■ LIST OF TASKS
1/ Do these statements agree with the passage on liver tumours? (a) Secondary malignant tumours of the liver are uncommon. (b) The primary neoplasm produces no symptoms in half of patients. (c) Liver function tests are always abnormal. Answer yes or no for each and quote the words that decide it.
2/ Using the passage on liver tumours, answer each question:
(a) What serum AFP level, together with a liver mass, allows confident diagnosis of hepatocellular carcinoma?
(b) What is the most common biochemical abnormality?
(c) What does peritoneal dissemination frequently result in?
3/ Can you carry on the passage on liver tumours, starting after its final sentence?

■ SOURCE PASSAGE
▶

Hepatocellular carcinoma can be diagnosed with confidence in patients with a serum AFP level
higher than 200 ng/mL and a mass in the liver.
Secondary malignant tumours
These are common and usually originate from carcinomas in the lung, breast, abdomen or pelvis.
They may be single or multiple. Peritoneal dissemination frequently results in ascites
Clinical features
The primary neoplasm is asymptomatic in 50% of patients, being detected on either radiological, endoscopic
or blood biochemistry screening. There is liver enlargement and weight loss; jaundice may be present.
Investigations
A raised ALP activity is the most common biochemical abnormality but LFTs may be normal.
Ascitic fluid, if present, has a high protein content and may be bloodstained;
cytology sometimes reveals malignant cells. Imaging shows filling defects
(laparoscopy
may reveal the tumour and facilitates liver biopsy)

◀

Dataset entries:
▶

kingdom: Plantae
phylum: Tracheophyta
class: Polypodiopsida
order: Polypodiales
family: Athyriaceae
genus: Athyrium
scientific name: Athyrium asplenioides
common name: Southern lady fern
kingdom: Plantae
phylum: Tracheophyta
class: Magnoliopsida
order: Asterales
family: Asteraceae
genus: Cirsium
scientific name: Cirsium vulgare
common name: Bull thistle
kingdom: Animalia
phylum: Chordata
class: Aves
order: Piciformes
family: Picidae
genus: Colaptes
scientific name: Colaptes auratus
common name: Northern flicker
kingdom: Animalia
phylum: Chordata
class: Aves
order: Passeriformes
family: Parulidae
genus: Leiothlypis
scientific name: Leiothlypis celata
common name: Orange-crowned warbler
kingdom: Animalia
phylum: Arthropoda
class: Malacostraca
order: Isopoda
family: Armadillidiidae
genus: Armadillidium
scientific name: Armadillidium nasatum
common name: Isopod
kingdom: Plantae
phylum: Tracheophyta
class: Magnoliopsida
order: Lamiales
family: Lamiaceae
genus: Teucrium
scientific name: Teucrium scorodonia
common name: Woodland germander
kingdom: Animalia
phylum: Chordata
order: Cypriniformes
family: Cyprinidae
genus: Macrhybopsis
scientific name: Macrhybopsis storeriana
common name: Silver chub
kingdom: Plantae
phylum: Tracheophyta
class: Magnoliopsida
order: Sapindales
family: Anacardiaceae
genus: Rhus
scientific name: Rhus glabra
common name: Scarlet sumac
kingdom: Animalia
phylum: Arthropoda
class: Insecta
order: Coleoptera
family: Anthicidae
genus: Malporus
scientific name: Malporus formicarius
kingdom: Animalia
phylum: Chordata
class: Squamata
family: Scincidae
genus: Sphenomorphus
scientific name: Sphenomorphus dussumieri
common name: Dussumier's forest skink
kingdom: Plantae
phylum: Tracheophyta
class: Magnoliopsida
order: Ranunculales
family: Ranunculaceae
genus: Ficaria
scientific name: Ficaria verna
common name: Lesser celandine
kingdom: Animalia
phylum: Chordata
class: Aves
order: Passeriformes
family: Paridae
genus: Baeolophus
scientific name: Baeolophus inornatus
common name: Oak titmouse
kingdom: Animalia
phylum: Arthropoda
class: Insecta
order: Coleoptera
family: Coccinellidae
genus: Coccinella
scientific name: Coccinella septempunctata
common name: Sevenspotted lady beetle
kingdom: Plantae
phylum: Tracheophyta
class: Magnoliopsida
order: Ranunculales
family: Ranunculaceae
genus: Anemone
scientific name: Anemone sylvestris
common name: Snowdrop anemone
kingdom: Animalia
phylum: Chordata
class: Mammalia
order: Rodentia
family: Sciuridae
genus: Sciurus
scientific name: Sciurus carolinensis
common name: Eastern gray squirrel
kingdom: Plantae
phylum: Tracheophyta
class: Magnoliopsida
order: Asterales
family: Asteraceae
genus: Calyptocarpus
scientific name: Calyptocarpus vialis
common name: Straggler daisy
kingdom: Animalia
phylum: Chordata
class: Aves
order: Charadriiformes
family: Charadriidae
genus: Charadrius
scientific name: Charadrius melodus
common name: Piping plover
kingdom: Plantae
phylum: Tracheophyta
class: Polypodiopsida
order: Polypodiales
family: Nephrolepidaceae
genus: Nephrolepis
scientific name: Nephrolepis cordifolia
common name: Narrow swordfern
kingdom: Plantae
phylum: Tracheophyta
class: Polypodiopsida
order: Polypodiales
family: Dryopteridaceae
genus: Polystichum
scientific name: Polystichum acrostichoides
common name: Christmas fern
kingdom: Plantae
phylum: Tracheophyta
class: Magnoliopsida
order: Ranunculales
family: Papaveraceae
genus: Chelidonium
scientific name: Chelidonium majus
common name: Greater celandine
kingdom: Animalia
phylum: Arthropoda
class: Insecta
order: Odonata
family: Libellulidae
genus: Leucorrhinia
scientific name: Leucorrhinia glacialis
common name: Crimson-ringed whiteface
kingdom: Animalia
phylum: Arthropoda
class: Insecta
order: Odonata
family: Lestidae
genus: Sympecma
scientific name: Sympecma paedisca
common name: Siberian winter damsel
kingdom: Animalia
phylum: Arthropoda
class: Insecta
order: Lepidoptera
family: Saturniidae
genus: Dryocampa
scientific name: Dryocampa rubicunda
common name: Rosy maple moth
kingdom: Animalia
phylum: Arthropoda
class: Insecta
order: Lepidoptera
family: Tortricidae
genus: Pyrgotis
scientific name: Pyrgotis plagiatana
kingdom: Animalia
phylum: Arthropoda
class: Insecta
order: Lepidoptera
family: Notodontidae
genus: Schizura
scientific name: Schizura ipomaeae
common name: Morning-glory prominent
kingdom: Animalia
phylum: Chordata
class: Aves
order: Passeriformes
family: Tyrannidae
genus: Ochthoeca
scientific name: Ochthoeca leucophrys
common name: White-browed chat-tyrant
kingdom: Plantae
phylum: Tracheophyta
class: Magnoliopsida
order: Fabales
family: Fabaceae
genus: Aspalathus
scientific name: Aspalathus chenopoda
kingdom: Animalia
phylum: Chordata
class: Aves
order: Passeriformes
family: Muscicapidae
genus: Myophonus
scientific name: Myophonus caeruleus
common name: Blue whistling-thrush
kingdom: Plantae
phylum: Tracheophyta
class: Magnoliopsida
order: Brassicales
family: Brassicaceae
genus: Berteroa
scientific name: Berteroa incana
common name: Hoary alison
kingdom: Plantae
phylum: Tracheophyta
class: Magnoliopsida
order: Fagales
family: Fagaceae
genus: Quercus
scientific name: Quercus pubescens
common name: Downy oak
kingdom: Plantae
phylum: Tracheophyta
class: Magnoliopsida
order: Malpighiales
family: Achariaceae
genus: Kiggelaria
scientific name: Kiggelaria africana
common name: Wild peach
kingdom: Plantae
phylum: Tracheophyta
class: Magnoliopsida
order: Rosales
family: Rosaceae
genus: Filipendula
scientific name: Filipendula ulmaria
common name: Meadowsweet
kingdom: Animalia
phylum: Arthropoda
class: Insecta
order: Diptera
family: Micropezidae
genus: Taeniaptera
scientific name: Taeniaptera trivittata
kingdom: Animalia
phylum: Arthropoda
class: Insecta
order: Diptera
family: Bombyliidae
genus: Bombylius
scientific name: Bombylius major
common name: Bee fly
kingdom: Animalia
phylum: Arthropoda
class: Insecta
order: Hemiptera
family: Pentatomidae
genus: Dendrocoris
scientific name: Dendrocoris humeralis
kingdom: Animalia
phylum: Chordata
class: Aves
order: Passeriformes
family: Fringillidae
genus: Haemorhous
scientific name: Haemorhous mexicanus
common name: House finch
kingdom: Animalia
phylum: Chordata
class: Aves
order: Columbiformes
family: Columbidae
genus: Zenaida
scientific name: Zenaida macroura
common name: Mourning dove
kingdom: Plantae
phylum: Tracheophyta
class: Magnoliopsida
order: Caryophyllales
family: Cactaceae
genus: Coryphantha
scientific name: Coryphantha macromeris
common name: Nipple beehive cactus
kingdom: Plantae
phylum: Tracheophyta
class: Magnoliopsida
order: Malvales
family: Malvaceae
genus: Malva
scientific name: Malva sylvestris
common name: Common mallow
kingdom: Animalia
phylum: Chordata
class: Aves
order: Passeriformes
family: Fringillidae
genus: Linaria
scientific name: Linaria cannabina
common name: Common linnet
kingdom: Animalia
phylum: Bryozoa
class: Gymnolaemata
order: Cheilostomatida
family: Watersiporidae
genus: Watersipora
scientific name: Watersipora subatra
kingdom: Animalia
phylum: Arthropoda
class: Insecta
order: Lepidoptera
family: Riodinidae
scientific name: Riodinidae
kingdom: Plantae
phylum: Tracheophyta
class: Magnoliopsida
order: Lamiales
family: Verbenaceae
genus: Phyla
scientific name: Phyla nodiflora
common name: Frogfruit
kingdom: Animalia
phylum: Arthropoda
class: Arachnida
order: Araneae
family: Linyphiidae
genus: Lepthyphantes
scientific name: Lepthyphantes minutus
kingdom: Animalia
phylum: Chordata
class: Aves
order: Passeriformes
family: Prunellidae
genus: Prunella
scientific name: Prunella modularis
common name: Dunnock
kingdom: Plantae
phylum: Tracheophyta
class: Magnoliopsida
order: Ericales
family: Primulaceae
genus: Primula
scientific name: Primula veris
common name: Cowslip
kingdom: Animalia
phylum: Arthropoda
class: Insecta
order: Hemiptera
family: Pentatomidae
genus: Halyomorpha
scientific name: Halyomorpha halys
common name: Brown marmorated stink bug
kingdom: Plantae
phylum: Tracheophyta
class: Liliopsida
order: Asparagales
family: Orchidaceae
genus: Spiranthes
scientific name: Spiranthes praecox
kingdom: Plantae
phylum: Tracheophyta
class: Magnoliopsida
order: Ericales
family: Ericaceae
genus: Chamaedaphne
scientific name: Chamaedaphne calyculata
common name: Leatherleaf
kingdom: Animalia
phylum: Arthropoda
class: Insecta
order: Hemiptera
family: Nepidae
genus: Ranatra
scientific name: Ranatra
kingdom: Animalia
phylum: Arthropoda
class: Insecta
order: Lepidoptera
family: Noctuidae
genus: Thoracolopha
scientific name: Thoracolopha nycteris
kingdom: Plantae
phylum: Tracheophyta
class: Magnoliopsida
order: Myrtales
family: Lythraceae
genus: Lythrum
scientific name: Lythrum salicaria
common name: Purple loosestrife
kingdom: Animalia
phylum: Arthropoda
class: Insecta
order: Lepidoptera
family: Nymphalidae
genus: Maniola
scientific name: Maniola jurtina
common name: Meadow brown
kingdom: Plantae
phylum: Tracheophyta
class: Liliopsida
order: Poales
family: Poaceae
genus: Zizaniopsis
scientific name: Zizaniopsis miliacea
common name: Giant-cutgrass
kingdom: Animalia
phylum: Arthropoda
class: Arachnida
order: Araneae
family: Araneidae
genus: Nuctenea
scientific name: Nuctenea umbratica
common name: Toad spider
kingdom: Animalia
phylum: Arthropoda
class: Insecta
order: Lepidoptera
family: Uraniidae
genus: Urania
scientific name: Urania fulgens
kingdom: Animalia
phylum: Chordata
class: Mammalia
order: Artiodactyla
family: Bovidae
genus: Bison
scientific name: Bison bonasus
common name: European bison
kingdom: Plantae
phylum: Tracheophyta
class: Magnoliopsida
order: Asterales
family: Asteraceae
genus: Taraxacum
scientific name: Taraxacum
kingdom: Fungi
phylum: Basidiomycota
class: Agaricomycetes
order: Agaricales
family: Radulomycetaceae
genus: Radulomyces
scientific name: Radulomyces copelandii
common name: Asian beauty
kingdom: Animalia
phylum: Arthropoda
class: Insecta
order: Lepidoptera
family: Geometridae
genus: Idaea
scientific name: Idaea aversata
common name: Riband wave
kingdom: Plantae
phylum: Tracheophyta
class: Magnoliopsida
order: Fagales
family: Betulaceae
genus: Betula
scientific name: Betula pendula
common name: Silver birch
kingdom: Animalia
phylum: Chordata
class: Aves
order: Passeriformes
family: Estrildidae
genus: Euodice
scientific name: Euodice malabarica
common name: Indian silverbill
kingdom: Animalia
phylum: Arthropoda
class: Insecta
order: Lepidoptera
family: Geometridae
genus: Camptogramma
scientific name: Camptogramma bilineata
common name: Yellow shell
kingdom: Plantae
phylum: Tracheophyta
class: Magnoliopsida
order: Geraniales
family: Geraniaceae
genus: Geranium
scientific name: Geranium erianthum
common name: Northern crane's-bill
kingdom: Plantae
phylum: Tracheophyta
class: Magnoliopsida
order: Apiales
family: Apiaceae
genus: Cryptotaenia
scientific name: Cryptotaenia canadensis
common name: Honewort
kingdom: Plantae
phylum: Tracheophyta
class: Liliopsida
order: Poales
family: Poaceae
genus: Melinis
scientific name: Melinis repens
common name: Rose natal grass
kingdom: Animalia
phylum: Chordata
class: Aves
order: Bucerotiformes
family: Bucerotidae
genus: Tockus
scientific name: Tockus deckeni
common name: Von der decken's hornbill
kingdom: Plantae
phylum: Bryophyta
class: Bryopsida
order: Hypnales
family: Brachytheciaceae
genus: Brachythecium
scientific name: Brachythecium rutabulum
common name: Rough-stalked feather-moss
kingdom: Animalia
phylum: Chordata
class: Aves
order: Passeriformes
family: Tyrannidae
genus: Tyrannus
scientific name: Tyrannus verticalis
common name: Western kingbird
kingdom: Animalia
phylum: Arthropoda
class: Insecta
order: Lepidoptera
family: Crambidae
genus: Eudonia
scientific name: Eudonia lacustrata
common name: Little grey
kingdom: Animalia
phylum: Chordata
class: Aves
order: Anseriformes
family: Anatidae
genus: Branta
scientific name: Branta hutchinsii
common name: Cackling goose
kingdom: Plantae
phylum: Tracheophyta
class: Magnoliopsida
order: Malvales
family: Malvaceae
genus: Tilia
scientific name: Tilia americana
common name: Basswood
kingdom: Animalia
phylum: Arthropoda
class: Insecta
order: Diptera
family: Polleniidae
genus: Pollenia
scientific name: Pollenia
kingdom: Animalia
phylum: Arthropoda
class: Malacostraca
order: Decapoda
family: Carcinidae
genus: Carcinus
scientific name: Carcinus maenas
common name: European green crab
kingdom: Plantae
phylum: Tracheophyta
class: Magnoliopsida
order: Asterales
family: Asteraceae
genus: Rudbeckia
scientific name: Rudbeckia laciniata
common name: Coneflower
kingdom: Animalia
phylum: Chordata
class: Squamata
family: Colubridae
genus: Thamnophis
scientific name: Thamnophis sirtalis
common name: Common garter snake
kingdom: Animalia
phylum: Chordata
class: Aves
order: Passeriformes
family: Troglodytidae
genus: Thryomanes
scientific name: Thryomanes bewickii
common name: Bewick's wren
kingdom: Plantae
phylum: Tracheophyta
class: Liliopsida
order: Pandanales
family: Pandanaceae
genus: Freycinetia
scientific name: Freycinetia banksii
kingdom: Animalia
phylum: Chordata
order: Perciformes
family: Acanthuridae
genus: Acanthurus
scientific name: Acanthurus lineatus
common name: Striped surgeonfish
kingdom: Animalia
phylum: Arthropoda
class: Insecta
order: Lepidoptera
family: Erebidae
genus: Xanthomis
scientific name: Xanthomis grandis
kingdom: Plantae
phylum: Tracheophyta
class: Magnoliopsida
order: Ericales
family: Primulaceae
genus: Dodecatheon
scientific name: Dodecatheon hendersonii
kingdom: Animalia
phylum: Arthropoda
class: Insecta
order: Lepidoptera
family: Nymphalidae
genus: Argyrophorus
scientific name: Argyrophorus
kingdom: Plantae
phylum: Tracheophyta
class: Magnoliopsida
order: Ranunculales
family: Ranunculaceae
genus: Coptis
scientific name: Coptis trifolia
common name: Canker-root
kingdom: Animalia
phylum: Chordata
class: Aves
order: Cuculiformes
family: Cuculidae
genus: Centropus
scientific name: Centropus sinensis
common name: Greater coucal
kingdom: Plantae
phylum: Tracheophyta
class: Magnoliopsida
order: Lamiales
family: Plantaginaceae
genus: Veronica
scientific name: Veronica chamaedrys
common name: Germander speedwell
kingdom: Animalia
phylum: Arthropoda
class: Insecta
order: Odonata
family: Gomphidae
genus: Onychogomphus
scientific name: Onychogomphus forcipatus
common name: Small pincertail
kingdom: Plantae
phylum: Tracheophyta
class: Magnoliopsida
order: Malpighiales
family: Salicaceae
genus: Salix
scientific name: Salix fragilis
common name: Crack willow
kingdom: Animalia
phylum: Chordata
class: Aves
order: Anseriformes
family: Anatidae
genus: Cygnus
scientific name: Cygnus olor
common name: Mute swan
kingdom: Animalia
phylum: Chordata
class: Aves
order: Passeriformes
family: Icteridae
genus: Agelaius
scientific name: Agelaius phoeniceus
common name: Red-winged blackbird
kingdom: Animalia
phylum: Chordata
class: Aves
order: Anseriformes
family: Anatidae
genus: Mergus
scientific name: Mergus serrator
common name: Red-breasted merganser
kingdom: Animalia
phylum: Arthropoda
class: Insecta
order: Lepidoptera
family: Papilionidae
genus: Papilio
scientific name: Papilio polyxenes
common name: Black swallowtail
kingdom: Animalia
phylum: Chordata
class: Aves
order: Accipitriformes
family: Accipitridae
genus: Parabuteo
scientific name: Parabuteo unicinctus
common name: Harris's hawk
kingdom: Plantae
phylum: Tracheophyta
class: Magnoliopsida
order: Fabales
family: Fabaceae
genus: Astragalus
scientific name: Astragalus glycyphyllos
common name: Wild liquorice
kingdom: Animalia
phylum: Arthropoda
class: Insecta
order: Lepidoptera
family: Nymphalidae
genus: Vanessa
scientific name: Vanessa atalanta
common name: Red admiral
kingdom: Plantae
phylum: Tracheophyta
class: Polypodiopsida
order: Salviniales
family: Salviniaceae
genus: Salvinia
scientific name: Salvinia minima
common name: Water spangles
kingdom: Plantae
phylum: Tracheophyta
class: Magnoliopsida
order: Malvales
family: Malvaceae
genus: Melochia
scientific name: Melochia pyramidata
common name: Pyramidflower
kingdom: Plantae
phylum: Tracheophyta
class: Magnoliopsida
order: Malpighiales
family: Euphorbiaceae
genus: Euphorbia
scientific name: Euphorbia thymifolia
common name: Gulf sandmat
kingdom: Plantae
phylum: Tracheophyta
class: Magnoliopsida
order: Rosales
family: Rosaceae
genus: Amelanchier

◀

■ WRITTEN RESPONSES
1/
(a) No: "These are common and usually originate from carcinomas in the lung, breast, abdomen or pelvis."
(b) Yes: "The primary neoplasm is asymptomatic in 50% of patients"
(c) No: "LFTs may be normal."

2/
(a) Higher than 200 ng/mL
(b) A raised ALP activity
(c) Ascites

3/
Management
Hepatic resection can improve survival for slow-growing tumours such as colonic carcinomas, and is
an approach that should be actively explored in patients who are fit for liver resection, have had the
primary tumour resected and in whom extrahepatic disease has been excluded.
Patients with neuro-endocrine tumours, such as
gastrinomas, insulinomas and glucagonomas
, and
those with lymphomas may benefit from surgery, hormonal treatment or chemotherapy.
Unfortunately, palliative treatment to relieve pain is all that is available for most patients; this may
include arterial embolisation of the tumour masses.